- _Task to carry out_: Search the data below for the string "ISBN". Extract every line that contains it.

Extracted records
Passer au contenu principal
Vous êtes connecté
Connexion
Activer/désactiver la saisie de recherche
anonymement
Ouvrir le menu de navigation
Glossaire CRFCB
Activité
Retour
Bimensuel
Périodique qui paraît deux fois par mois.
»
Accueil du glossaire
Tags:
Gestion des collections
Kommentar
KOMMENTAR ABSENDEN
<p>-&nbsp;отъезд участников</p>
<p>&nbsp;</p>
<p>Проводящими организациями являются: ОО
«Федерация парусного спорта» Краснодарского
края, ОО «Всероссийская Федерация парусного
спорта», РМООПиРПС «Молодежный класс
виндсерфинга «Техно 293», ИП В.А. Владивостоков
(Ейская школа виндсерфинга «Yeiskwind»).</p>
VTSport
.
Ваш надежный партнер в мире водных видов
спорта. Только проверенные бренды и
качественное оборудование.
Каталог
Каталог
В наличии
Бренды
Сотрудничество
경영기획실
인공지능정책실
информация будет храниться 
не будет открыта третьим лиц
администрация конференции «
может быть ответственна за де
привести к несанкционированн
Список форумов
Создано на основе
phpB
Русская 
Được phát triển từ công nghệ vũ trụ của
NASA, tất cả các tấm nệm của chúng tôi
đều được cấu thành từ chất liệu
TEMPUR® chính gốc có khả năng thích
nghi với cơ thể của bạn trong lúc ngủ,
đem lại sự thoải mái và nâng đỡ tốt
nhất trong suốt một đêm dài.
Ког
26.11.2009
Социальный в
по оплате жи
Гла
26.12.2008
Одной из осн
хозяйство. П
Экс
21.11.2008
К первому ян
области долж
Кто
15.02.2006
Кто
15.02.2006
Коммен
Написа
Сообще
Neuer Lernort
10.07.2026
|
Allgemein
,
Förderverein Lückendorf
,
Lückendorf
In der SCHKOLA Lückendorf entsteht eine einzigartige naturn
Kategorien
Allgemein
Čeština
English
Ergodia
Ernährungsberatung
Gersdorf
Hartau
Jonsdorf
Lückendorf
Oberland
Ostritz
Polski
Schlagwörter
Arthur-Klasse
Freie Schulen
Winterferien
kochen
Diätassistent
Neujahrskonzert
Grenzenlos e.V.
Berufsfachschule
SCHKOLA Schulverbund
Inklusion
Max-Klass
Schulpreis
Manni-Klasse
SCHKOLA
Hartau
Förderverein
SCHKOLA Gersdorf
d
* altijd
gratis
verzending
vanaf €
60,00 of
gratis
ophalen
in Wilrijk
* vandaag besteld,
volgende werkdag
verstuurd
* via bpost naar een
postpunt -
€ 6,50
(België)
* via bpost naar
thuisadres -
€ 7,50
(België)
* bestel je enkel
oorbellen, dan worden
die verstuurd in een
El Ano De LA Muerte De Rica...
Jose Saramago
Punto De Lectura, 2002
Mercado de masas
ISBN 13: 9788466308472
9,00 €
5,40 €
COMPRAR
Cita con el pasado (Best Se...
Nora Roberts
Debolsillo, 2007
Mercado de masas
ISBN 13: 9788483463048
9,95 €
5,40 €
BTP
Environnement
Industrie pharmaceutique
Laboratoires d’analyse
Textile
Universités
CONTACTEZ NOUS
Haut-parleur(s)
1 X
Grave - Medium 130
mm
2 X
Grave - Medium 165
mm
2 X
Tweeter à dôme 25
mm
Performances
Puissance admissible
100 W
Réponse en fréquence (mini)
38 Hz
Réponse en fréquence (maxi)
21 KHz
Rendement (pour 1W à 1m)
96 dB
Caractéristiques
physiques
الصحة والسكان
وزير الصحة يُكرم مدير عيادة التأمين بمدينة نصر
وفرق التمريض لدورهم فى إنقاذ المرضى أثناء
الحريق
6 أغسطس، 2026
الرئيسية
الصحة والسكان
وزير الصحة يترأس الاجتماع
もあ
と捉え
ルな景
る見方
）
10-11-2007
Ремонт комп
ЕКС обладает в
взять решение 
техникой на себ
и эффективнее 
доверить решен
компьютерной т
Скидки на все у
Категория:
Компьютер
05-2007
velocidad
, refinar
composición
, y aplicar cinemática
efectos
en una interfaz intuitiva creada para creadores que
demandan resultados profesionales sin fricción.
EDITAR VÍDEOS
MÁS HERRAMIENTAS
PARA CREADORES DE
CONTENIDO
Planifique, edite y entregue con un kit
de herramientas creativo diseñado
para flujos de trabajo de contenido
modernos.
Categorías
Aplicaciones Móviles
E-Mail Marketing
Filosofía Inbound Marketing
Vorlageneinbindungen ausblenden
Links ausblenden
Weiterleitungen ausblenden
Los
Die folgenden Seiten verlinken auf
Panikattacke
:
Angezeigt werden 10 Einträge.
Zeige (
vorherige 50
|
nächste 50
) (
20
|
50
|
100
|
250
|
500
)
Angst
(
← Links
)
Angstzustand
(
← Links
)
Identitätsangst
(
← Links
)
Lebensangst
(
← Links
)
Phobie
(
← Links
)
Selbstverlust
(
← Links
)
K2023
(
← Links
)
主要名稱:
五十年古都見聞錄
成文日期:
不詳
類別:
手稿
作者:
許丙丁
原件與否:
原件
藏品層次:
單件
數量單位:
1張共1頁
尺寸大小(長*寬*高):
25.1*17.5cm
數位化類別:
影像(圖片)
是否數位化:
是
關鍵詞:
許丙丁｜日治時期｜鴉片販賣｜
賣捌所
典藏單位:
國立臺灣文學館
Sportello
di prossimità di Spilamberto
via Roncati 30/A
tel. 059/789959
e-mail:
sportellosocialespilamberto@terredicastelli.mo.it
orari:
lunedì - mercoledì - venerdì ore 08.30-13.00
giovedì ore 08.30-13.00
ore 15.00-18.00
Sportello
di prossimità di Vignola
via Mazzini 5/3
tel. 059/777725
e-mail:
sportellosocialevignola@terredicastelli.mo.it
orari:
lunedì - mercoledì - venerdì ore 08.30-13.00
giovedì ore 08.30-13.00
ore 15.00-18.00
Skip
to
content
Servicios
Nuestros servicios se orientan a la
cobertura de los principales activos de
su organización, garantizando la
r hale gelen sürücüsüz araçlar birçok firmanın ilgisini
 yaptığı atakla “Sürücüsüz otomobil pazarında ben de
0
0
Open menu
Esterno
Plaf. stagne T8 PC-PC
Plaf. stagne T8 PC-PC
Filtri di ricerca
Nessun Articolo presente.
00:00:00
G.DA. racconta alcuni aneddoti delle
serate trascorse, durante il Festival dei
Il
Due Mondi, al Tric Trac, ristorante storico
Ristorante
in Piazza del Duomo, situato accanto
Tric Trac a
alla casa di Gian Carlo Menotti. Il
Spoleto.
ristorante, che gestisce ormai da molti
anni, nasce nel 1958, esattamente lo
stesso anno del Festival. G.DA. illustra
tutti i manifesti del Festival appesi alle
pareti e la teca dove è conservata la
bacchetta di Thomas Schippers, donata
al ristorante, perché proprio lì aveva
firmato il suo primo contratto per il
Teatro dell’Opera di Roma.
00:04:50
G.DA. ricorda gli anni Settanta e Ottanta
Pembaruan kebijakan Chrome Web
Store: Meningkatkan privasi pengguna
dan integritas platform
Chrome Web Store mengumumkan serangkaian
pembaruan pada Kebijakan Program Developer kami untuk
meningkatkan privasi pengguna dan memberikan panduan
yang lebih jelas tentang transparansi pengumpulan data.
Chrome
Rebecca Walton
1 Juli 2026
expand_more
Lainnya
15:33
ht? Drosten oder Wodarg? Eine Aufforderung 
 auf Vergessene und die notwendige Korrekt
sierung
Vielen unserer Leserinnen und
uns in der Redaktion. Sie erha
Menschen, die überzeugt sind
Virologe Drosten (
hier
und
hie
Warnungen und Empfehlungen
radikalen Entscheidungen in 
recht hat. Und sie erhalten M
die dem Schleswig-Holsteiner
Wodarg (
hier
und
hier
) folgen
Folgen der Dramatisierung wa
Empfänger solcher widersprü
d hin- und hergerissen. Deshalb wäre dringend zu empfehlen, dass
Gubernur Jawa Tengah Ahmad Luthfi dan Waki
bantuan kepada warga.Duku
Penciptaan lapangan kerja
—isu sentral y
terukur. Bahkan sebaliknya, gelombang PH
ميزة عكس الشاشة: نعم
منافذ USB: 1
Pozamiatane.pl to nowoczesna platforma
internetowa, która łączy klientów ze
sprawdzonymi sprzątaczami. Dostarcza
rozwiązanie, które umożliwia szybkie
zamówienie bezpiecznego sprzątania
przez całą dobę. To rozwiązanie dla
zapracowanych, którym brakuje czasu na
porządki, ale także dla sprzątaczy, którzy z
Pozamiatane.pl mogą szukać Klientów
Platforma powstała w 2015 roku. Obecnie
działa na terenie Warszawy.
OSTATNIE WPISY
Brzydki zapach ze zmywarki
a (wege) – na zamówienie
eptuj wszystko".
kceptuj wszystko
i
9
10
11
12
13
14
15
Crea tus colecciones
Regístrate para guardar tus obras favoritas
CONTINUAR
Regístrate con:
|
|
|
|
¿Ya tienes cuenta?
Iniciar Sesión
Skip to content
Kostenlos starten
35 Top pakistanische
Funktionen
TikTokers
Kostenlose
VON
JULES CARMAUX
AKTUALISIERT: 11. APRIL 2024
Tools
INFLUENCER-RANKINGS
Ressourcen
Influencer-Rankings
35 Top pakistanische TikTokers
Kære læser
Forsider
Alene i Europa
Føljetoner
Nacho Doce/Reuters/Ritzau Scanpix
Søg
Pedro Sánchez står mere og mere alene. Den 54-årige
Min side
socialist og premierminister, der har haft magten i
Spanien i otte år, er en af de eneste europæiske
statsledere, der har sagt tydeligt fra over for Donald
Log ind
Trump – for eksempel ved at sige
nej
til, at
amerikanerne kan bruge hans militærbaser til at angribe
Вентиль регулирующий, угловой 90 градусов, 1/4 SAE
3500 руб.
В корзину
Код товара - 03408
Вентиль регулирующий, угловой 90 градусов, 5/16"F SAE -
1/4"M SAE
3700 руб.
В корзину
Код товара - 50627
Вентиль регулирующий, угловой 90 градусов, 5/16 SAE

- _Solution_:
ISBN 13: 9788466308472
ISBN 13: 9788483463048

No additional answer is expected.